Intel(R) QPL does not support APIs to check accelerator configuration. Use the accel-config library directly. See the example of checking max_transfer_size in Multi-chunk Compression with Fixed Block.

Work Queue Support#

Intel® In-Memory Analytics Accelerator (Intel® IAA) 2.0 supports the ability to configure which operations are supported using the OPCFG register.

As of Intel QPL 1.3.0 or higher with libaccel-config library version 4.0 or higher, the device dispatcher respects each work queue’s OPCFG register. The operation isn’t submitted to work queues that do not support it and returns a QPL_STS_NOT_SUPPORTED_BY_WQ status if no available work queue supports the operation.

In the case of older Intel QPL version, operations are submitted to any available work queue. This may result in errors when the work queue does not support the operation.

In the case of an older Intel IAA or libaccel-config version without OPCFG support, no issues would arise as work queues would allow all available operations.

Library Limitations#

  • Library does not work with Dedicated Work Queues on the accelerator, but uses Shared Work Queues only.

  • Library does not have APIs for the hardware path configuration.

  • Library does not have APIs for Load Balancing feature customization.

  • Library does not support hardware path on Windows OS.

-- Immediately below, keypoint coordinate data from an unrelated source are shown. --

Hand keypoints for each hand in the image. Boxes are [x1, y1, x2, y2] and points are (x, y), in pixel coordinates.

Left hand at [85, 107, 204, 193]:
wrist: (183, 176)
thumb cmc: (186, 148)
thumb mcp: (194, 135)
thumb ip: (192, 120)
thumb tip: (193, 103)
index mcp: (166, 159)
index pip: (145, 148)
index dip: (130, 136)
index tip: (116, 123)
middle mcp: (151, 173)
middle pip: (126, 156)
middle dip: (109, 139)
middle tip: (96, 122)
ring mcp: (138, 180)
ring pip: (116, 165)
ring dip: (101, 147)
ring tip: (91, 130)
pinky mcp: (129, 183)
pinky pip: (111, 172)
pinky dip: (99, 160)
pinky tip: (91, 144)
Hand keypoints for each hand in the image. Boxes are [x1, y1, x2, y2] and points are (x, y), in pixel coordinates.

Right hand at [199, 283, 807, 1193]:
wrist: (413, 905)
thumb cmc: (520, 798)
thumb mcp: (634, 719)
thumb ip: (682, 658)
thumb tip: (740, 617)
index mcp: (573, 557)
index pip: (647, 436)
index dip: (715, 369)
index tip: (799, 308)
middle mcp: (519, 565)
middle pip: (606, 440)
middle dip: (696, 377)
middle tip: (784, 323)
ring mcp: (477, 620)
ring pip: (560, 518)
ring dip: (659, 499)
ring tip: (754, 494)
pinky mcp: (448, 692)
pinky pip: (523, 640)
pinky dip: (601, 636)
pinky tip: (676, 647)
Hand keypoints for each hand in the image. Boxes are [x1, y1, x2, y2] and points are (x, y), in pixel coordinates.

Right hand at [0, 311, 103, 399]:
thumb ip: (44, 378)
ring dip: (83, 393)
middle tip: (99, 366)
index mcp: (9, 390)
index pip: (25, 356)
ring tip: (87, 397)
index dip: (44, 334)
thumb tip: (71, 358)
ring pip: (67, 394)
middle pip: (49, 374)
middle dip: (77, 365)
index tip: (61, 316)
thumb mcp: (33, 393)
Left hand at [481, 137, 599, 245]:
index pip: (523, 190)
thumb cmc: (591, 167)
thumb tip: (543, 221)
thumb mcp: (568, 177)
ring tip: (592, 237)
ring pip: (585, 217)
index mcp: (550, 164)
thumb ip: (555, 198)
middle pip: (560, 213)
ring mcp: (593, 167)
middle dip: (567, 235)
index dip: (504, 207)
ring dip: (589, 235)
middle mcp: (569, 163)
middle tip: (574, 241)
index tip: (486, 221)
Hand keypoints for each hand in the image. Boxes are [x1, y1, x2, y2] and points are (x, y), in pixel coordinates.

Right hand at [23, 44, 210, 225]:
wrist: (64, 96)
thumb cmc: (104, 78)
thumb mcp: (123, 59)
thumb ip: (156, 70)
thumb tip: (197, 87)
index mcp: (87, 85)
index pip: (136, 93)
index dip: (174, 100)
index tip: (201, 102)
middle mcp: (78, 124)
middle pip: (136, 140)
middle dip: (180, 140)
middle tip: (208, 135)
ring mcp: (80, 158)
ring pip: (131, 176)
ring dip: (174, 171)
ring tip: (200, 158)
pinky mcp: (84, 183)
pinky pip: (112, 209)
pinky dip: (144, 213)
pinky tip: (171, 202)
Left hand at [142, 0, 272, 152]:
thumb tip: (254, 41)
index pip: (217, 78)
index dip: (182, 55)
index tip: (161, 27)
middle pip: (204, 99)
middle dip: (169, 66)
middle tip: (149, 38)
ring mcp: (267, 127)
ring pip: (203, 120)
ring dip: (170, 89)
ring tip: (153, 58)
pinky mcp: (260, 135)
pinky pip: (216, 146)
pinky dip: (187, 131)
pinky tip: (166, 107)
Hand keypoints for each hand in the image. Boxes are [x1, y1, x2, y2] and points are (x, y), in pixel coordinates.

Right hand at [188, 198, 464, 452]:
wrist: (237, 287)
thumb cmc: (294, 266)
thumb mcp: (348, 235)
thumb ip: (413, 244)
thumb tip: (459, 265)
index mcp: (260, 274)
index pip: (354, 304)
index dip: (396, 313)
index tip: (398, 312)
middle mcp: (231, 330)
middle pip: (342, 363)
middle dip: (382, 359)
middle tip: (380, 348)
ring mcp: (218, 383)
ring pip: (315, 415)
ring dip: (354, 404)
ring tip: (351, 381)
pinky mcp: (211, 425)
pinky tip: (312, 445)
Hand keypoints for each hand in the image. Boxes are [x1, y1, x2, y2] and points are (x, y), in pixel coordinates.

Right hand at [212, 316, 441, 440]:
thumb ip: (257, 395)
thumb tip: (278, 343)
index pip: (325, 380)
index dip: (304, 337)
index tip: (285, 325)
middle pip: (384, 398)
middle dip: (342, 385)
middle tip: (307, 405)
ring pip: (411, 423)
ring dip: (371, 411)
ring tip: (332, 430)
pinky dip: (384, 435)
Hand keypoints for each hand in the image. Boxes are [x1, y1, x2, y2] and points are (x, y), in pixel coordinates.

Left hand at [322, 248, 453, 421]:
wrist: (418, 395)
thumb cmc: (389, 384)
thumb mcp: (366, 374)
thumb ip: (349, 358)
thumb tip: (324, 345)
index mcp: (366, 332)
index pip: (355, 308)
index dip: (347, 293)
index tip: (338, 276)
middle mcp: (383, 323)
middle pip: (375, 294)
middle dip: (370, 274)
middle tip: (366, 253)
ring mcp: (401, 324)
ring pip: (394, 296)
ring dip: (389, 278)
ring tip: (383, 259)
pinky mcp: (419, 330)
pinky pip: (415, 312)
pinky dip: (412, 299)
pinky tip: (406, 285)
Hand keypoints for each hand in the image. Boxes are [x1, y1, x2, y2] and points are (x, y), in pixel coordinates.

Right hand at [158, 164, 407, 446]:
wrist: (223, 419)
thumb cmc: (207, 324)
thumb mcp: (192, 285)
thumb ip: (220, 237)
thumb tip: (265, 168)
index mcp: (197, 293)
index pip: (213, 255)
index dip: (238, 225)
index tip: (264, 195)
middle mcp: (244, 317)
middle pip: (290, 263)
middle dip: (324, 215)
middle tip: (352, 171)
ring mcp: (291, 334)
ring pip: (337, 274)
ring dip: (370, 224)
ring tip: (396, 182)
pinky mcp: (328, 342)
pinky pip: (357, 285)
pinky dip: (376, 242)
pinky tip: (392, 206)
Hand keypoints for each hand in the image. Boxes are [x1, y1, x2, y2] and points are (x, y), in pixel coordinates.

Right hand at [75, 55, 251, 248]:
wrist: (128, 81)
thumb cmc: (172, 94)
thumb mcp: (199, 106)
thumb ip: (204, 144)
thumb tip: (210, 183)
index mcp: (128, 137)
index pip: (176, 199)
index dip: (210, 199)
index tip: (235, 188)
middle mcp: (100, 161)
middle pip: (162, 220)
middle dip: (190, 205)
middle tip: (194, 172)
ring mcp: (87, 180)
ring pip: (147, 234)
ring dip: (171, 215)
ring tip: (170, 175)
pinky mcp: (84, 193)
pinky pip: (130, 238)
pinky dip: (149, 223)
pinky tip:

  • Library is not developed for kernel mode usage. It is user level driver library.

Library APIs#

Intel QPL provides Low-Level C API, that represents a state-based interface. The base idea is to allocate a single state and configure one with different ways to perform necessary operation. All memory allocations are happening on user side or via user-provided allocators. See Low-Level C API Key Concepts for more details.